▶ **Exercise description**
In the food safety article below, write out verbatim everything from "The second WFSD" down to "WHO release said.".

Raising awareness of the importance of food safety as a routinised aspect of our food consumption culture will, in the period ahead, become increasingly critical to the general well-being of Guyana and will, “more and more” become a yardstick with which to measure our development, Government Analyst-Food & Drugs Department (GA-FDD) Director, Dr Marlan Cole has told the Stabroek Business.
In an invited comment on the significance of the second anniversary of the World Health Organization (WHO)-designated World Food Safety Day (WFSD), celebrated on Sunday June 7, Cole told the Stabroek Business that the fact that the WHO, as of 2019, had created a designated World Food Safety Day “points to a concern on the agency’s part that food safety considerations had become as important to human welfare as being able to get enough to eat. The global discourse about food security no longer revolves solely around access to food but also around the quality of the food we consume. Food safety has become one of key yardsticks used to measure the health of a nation,” Cole explained.
The second WFSD was held “to draw attention and inspire action to help prevent, detect and manage food-borne risks” and to contribute to “food security, human health, economic prosperity, agriculture, market access, tourism and sustainable development,” a WHO release said.

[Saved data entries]
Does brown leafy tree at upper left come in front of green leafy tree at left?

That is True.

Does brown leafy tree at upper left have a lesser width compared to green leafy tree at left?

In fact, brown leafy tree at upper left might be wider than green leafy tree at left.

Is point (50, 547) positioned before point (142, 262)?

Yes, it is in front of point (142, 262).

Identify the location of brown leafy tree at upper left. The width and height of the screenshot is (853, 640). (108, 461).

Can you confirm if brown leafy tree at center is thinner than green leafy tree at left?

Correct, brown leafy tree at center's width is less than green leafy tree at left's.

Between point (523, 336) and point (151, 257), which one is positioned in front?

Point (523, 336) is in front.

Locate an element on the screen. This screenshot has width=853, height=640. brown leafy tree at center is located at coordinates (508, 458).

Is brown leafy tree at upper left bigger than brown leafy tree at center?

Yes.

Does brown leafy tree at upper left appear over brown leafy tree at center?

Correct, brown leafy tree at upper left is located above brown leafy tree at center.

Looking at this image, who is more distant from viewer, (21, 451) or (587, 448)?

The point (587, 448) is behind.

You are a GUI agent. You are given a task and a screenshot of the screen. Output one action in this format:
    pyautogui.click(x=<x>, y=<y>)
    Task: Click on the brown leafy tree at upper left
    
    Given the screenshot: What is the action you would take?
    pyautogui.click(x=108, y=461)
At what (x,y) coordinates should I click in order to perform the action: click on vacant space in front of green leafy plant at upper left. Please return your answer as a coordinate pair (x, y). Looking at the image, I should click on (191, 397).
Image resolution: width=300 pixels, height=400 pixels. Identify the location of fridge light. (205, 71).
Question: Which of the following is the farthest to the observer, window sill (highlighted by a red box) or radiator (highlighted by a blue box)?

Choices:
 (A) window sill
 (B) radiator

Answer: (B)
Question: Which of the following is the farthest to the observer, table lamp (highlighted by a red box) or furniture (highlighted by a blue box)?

▶ **Task result**
The second WFSD was held “to draw attention and inspire action to help prevent, detect and manage food-borne risks” and to contribute to “food security, human health, economic prosperity, agriculture, market access, tourism and sustainable development,” a WHO release said.